For every day performance, I had no issues with playing games or watching high resolution videos. A slight issue is with animations and switching between apps not being very smooth. Mind you, this is a top-end device, so your expectations are just that little more than those priced significantly below. While multiple tabs and pre-loaded apps work mostly as you like, there’s often stuttering in general UI that seems to be TouchWiz’s fault. It’s quite disappointing that a device this powerful inside has this minor issue that, while not everybody may notice, some who care about their phone’s regular performance, especially when paying this much, will feel their overall experience being a little low on the scale.

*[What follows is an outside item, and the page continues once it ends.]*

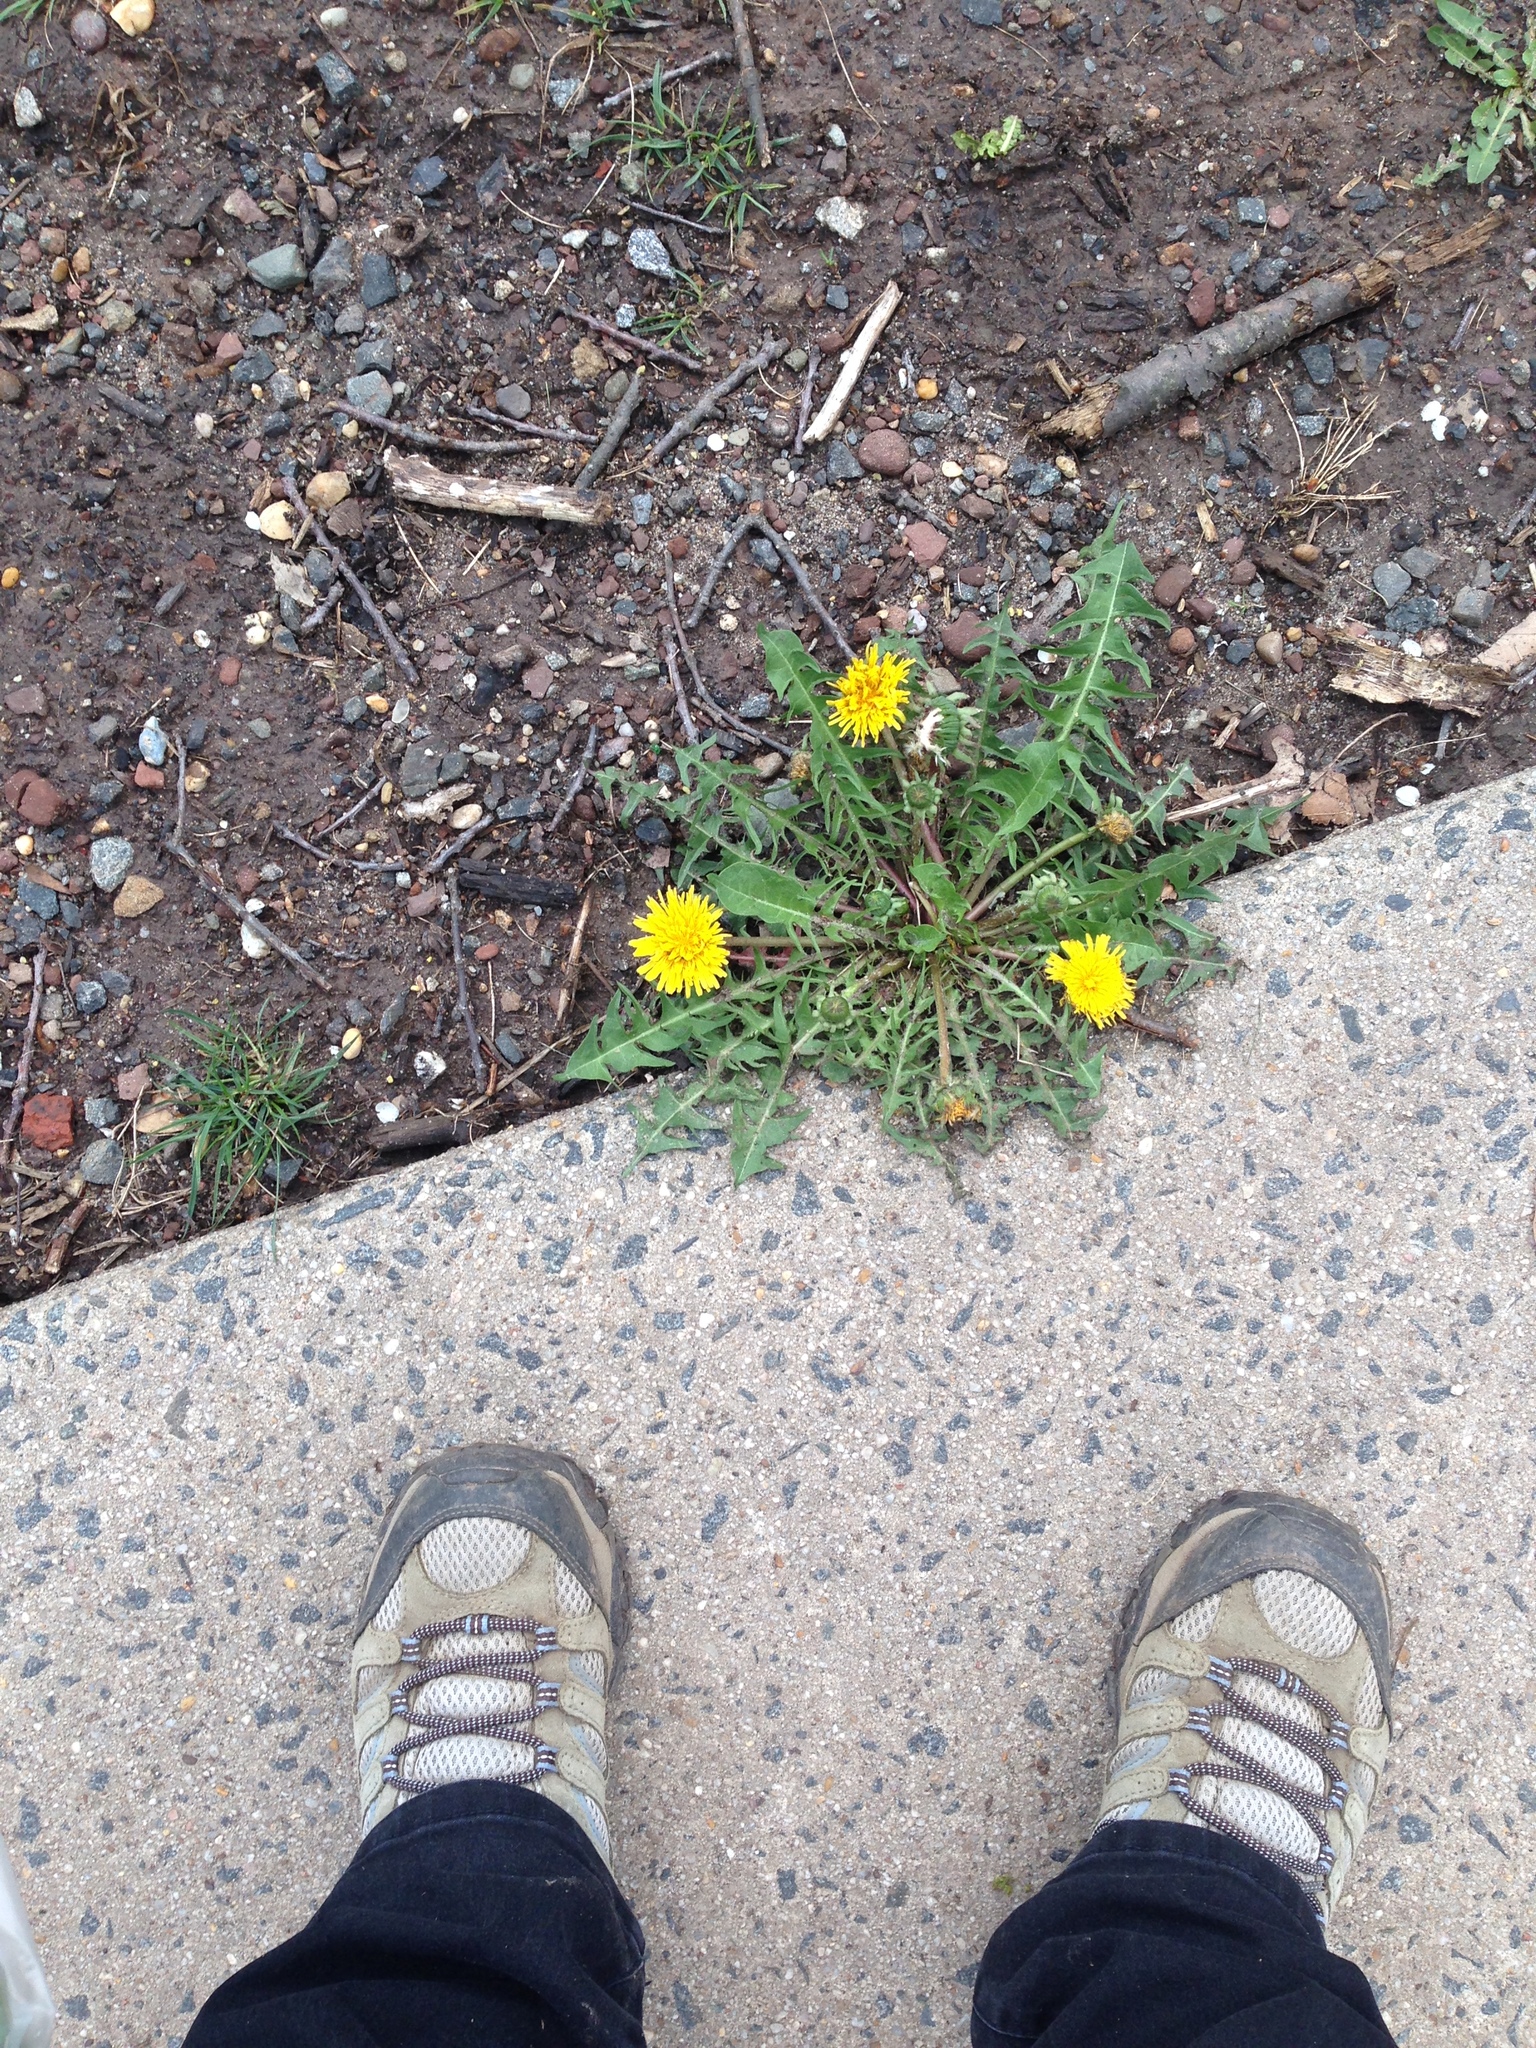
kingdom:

The S Pen is a lot more natural to use now and the added feature where you can pull out S Pen and straight away write something on the screen without having to unlock the screen is a useful addition.

The Note5 has two sides to it: hardware – top of the line hardware inside, fine, premium design and build, and better S Pen, fantastic camera and top-notch screen; software – can handle games and video apps fine, but stutters when switching between apps or less-than fluid animation in a few apps. For those looking to get a phablet, and don’t care much about the aesthetic and build may look at the Note 4, but those who are okay with no storage expansion and want a no-compromise display and camera, should consider this Note5 provided you have Rs. 52,000 to spend.